Introduced to director Wilfred Lucas at Universal Pictures, Sloman was soon employed as an actor payed $7.50 a day. To make ends meet, he wrote scenarios, which he sold for $25 apiece. Sloman wrote a script for a war film which was acknowledged by Thomas H. Ince, a major film director in Hollywood at the time, and on the basis of his work was hired by Lubin Pictures as a director, beginning his first film in late-1915. After directing several short films such as The Sequel to the Diamond from the Sky, the studio suggested that Sloman act in his films too.

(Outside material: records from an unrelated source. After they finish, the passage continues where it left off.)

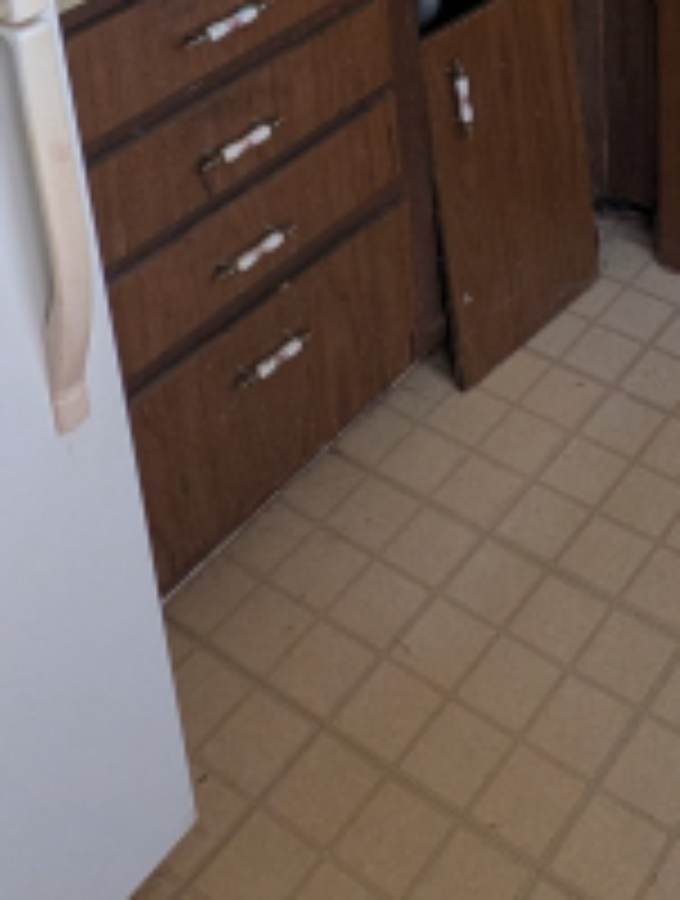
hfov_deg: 26.4
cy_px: -252
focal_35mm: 53
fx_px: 1382
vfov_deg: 29.5
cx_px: 648
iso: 64
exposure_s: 1/82.6
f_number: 2.2
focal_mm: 2.35
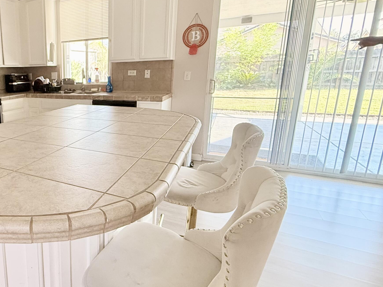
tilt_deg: -11.2
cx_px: 63
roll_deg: +2.1
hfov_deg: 63.7
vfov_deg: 56.7
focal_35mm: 24
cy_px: 128
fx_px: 266
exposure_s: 1/99
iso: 320
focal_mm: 2.22
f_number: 2.2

However after several months of working arduously as a director and actor Sloman quit Lubin Pictures and was later hired by independent producer Benjamin B. Hampton in 1919 and given the directorship of a big-budget western of that year, The Westerners (1919). The film was quite a success and led to Sloman securing steady employment with other independent producers.
He was eventually hired by Universal Pictures and directed His People in 1925. Another success, Universal secured Sloman again under contract and he remained at the studio for over five years.
Sloman's most successful film in 1927, Surrender starred Russian actor Ivan Mozzhukhin in a story of a beautiful Jewish girl whose Russian village is invaded by Cossacks, and she is given a choice by the Cossack chieftain of either sleeping with him or seeing her village destroyed. Sloman's The Foreign Legion and We Americans (1928) were also well received, but his career declined after the adventation of sound in film.
[edit] Post-cinema work
After directing over 100 films and starring in over 30, Sloman made his last film in 1938 and in 1939 left the film industry to enter radio broadcasting as a writer, producer and director.
Unfortunately the majority of Sloman's works have been lost.
He died in Woodland Hills, California in 1972 aged 86.